#### ENTRIES SUPPLIED ####

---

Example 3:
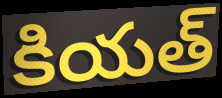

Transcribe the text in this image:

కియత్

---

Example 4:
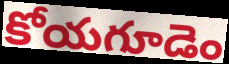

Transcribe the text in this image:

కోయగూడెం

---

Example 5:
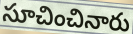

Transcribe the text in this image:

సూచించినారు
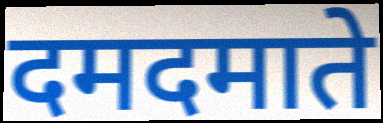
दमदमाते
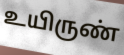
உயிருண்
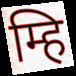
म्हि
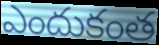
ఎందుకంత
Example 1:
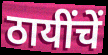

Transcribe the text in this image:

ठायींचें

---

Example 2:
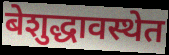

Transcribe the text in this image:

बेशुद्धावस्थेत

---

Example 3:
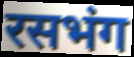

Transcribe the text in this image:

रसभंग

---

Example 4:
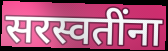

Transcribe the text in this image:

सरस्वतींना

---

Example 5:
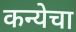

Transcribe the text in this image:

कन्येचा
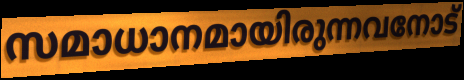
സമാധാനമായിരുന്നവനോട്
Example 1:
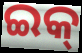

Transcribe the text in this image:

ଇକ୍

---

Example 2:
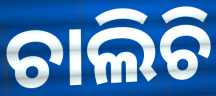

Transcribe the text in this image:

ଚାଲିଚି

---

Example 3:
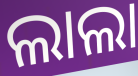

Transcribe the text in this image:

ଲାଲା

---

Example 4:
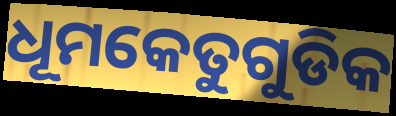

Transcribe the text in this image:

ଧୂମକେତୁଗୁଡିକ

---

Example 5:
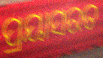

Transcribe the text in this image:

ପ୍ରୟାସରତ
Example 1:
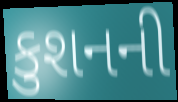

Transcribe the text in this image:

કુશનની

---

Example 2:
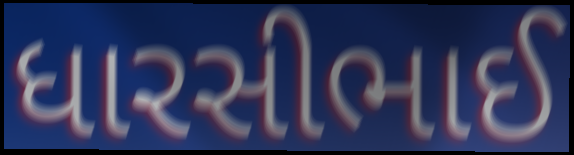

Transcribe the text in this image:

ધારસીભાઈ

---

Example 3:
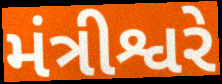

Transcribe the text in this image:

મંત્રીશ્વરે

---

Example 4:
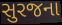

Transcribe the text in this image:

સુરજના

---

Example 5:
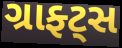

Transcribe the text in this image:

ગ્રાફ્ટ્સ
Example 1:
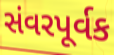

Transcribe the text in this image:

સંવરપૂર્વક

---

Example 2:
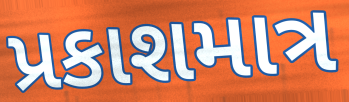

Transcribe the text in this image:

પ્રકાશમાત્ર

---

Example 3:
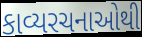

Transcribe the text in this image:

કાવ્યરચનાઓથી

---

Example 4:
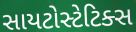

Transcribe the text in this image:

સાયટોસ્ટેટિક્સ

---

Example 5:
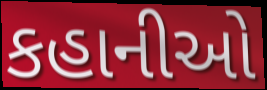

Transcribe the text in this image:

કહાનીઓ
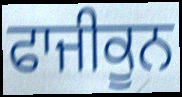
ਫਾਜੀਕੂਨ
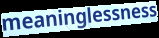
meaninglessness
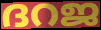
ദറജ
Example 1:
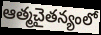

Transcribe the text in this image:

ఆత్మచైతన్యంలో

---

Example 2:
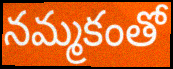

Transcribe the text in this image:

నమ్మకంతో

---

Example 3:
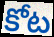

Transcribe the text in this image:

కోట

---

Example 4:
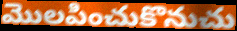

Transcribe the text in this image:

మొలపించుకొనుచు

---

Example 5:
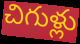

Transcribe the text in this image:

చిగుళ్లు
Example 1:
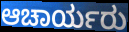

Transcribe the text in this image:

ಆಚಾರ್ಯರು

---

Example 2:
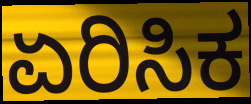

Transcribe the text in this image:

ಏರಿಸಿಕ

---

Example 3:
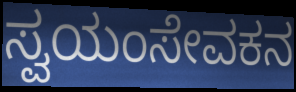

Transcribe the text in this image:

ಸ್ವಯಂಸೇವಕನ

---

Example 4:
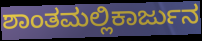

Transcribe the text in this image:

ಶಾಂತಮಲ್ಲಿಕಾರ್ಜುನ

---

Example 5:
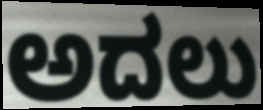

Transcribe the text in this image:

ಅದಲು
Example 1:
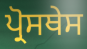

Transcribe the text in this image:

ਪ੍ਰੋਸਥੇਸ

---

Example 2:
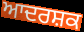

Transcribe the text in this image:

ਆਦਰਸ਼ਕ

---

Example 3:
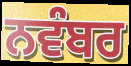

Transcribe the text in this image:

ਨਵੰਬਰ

####

# WHAT YOU ARE ASKED TO DO
Convert all of the data above into a JSON list of strings, one string per line, skipping blank lines and leaving the pictures out.

# FINAL ANSWER
[
  "---",
  "Example 3:",
  "Transcribe the text in this image:",
  "కియత్",
  "---",
  "Example 4:",
  "Transcribe the text in this image:",
  "కోయగూడెం",
  "---",
  "Example 5:",
  "Transcribe the text in this image:",
  "సూచించినారు",
  "दमदमाते",
  "உயிருண்",
  "म्हि",
  "ఎందుకంత",
  "Example 1:",
  "Transcribe the text in this image:",
  "ठायींचें",
  "---",
  "Example 2:",
  "Transcribe the text in this image:",
  "बेशुद्धावस्थेत",
  "---",
  "Example 3:",
  "Transcribe the text in this image:",
  "रसभंग",
  "---",
  "Example 4:",
  "Transcribe the text in this image:",
  "सरस्वतींना",
  "---",
  "Example 5:",
  "Transcribe the text in this image:",
  "कन्येचा",
  "സമാധാനമായിരുന്നവനോട്",
  "Example 1:",
  "Transcribe the text in this image:",
  "ଇକ୍",
  "---",
  "Example 2:",
  "Transcribe the text in this image:",
  "ଚାଲିଚି",
  "---",
  "Example 3:",
  "Transcribe the text in this image:",
  "ଲାଲା",
  "---",
  "Example 4:",
  "Transcribe the text in this image:",
  "ଧୂମକେତୁଗୁଡିକ",
  "---",
  "Example 5:",
  "Transcribe the text in this image:",
  "ପ୍ରୟାସରତ",
  "Example 1:",
  "Transcribe the text in this image:",
  "કુશનની",
  "---",
  "Example 2:",
  "Transcribe the text in this image:",
  "ધારસીભાઈ",
  "---",
  "Example 3:",
  "Transcribe the text in this image:",
  "મંત્રીશ્વરે",
  "---",
  "Example 4:",
  "Transcribe the text in this image:",
  "સુરજના",
  "---",
  "Example 5:",
  "Transcribe the text in this image:",
  "ગ્રાફ્ટ્સ",
  "Example 1:",
  "Transcribe the text in this image:",
  "સંવરપૂર્વક",
  "---",
  "Example 2:",
  "Transcribe the text in this image:",
  "પ્રકાશમાત્ર",
  "---",
  "Example 3:",
  "Transcribe the text in this image:",
  "કાવ્યરચનાઓથી",
  "---",
  "Example 4:",
  "Transcribe the text in this image:",
  "સાયટોસ્ટેટિક્સ",
  "---",
  "Example 5:",
  "Transcribe the text in this image:",
  "કહાનીઓ",
  "ਫਾਜੀਕੂਨ",
  "meaninglessness",
  "ദറജ",
  "Example 1:",
  "Transcribe the text in this image:",
  "ఆత్మచైతన్యంలో",
  "---",
  "Example 2:",
  "Transcribe the text in this image:",
  "నమ్మకంతో",
  "---",
  "Example 3:",
  "Transcribe the text in this image:",
  "కోట",
  "---",
  "Example 4:",
  "Transcribe the text in this image:",
  "మొలపించుకొనుచు",
  "---",
  "Example 5:",
  "Transcribe the text in this image:",
  "చిగుళ్లు",
  "Example 1:",
  "Transcribe the text in this image:",
  "ಆಚಾರ್ಯರು",
  "---",
  "Example 2:",
  "Transcribe the text in this image:",
  "ಏರಿಸಿಕ",
  "---",
  "Example 3:",
  "Transcribe the text in this image:",
  "ಸ್ವಯಂಸೇವಕನ",
  "---",
  "Example 4:",
  "Transcribe the text in this image:",
  "ಶಾಂತಮಲ್ಲಿಕಾರ್ಜುನ",
  "---",
  "Example 5:",
  "Transcribe the text in this image:",
  "ಅದಲು",
  "Example 1:",
  "Transcribe the text in this image:",
  "ਪ੍ਰੋਸਥੇਸ",
  "---",
  "Example 2:",
  "Transcribe the text in this image:",
  "ਆਦਰਸ਼ਕ",
  "---",
  "Example 3:",
  "Transcribe the text in this image:",
  "ਨਵੰਬਰ"
]